After the murder of George Floyd and the subsequent protests, Laybolt has to ask how the individual life experiences of her daughters could and will differ.
Submitted by Brooke Laybolt
"I have a 13-year-old mixed child who is Canadian-Liberian," said Laybolt. "It breaks my heart that because of the color of my skin, my eldest does not feel that she has the same opportunities in life.
"I shouldn't have to teach both kids this. They're both the same, my oldest is just as beautiful and just as smart."
Seemingly small things, like the girls' hairstyle, manage to emphasize race issues.
"It hurts me as a mother. My other child, I can braid her hair and people will say, 'Oh my god, that's so cute', but my oldest child is afraid to go to school and make fun of something to do, "she said.
"There was a woman who was in [Adrianna's] hair for 11 hours and it was beautiful and she came home crying and we had to remove it because she felt like she shouldn't go to school with braided hair - such Things kill I. She should be able to wear her hair the way she wants. "
Submitted by Brooke Laybolt
The events of the past few weeks have caused mixed feelings in both mothers, who each brought their children to the historic demonstration last Friday, in which thousands of islanders took part in a call for justice.
"I cried so much and put my mask on," said O'Hanley. "Everything I felt and I couldn't put it into words, they had the words and I just felt like a sense of community.
"It was heartbreaking, but at the same time it made my heart warm."
"A Baby Wasn't Born Racist"
Still, O'Hanley worries whether people will remain motivated to keep the momentum going so that the demonstrations and calls to action do not become isolated splinters in time, and that one day their daughters may see a world rooted in justice and equality.
"I can feel ... I don't know if it's the pandemic and people generally think about their lives, how they are as a person, what's important, what's important ... I wonder if that's why is bigger, or maybe just years, "she said.
"I think education is ... the best way to change the world, to change things that don't work," she said. "A baby was not born racist."
Both mothers expressed the cruel reality of having to explain to their children the violent context of the demonstration and other similar demonstrations in North America - as well as answering their children's questions and experiencing their confusion.
I will just continue to educate them the way I raised them and tell them that they are both equally beautiful, both equally clever and both deserve equal rights in life. - Brooke Laybolt
"My four-year-old wanted to go to them and just tell them to be happy and that everyone was equal. It was heartwarming but painful," said Laybolt.

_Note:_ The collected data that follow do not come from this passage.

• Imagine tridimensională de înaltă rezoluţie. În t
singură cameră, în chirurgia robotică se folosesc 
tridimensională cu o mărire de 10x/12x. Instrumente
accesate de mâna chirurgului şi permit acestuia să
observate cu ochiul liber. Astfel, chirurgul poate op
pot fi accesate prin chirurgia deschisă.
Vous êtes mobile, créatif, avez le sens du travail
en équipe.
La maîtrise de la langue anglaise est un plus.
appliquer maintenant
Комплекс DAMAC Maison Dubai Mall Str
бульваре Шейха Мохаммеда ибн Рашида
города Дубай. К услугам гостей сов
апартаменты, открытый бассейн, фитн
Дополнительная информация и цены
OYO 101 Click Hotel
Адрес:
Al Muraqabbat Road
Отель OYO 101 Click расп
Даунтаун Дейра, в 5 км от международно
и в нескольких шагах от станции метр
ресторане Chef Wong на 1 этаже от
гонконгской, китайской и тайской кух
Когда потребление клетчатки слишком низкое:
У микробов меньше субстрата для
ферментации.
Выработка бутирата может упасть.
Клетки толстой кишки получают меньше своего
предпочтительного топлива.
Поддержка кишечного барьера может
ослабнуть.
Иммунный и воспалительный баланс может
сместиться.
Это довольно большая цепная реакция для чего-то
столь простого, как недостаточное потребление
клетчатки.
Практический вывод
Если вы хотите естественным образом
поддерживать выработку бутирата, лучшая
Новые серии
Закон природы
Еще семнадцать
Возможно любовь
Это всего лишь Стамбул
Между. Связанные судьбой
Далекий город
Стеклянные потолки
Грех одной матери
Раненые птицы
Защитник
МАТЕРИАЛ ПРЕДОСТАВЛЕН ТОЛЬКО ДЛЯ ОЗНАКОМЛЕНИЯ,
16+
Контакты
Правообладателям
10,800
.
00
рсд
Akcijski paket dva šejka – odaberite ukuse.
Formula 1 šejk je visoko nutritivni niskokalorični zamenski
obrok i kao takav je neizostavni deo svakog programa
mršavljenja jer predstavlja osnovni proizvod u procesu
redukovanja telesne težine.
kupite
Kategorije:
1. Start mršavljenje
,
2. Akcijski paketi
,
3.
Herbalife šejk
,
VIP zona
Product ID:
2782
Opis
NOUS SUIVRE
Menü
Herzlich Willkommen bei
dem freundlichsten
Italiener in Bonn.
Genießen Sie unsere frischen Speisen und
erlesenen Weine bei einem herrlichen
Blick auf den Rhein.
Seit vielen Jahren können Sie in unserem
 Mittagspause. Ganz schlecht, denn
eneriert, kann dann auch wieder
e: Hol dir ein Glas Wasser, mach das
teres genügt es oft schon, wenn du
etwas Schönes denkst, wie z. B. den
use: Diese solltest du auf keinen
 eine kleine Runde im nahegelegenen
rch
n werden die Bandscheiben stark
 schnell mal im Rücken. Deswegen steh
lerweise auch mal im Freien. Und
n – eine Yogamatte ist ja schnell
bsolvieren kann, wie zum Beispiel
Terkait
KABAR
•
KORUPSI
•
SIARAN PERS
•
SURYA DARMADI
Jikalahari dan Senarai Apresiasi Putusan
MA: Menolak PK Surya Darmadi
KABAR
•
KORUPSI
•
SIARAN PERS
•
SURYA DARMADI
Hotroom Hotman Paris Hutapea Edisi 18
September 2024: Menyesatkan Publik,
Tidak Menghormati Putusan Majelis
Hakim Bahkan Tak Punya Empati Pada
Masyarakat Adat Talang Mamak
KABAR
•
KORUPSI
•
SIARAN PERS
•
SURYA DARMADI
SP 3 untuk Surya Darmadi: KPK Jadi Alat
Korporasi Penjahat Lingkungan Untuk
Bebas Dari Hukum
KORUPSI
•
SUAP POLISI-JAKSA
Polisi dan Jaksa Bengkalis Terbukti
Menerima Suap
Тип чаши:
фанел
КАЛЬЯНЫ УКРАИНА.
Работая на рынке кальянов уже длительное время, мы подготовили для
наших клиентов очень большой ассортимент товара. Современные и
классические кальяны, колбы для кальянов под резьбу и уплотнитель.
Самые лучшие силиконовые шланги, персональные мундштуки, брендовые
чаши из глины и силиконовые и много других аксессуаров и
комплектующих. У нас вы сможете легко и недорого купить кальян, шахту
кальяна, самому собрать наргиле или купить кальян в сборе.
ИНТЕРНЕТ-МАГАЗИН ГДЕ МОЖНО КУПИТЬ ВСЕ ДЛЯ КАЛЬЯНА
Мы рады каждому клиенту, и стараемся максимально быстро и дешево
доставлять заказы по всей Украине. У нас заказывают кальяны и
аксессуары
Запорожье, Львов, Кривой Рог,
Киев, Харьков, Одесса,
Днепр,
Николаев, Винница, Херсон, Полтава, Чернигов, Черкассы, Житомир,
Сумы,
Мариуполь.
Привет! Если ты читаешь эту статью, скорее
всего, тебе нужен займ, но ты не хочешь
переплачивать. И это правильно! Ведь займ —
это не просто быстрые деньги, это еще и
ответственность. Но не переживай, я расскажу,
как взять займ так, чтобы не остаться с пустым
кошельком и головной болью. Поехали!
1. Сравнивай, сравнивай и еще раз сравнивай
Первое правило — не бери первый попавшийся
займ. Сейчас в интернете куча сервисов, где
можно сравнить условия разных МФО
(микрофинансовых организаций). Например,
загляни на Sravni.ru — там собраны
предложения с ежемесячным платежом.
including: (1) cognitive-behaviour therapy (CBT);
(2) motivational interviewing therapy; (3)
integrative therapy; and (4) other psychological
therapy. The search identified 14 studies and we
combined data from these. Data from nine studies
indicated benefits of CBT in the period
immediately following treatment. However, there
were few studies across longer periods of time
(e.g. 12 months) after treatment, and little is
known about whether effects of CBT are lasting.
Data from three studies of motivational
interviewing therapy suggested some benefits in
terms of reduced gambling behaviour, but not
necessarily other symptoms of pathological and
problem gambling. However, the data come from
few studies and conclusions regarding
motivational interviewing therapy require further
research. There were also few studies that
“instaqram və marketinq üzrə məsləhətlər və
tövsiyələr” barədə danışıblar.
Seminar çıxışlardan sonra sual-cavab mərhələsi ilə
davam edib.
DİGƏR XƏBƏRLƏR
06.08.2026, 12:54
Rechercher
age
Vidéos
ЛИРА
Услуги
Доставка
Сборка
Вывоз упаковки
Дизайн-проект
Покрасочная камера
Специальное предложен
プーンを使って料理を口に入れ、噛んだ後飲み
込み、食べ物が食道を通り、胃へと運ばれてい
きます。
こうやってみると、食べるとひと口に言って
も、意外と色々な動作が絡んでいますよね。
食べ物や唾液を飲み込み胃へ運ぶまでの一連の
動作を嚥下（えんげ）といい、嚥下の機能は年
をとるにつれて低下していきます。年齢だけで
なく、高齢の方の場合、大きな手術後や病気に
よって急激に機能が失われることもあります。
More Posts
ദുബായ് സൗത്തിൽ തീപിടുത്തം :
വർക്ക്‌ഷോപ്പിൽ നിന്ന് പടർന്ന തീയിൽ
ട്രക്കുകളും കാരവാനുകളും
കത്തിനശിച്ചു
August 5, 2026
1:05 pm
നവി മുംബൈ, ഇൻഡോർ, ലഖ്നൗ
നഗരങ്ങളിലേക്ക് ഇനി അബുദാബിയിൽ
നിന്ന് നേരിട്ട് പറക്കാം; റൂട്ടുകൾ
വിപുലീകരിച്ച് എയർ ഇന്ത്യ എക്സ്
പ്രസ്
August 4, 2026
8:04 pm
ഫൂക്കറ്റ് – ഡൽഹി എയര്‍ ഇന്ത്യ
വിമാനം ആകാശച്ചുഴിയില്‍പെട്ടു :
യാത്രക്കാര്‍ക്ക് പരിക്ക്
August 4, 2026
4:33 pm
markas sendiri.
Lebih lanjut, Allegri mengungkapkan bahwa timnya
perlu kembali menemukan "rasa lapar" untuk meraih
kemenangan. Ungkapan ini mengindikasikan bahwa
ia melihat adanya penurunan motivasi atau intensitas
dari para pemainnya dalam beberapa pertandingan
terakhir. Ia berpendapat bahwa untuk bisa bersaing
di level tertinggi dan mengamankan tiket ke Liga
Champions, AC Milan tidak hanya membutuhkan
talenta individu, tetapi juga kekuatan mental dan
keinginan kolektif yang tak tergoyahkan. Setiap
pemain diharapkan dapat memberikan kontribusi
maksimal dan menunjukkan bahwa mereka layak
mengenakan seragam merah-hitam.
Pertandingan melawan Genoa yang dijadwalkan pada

As a mother, Laybolt said that she would never be able to get rid of the concern she felt for both her daughters and her future.
"It's 2020 and things are happening that you simply don't think would happen," she said.
"I will just continue to educate them the way I raised them and tell them that they are both equally beautiful, both equally intelligent and both have equal rights in life. Now, yesterday, 10 years ago - 20 years later."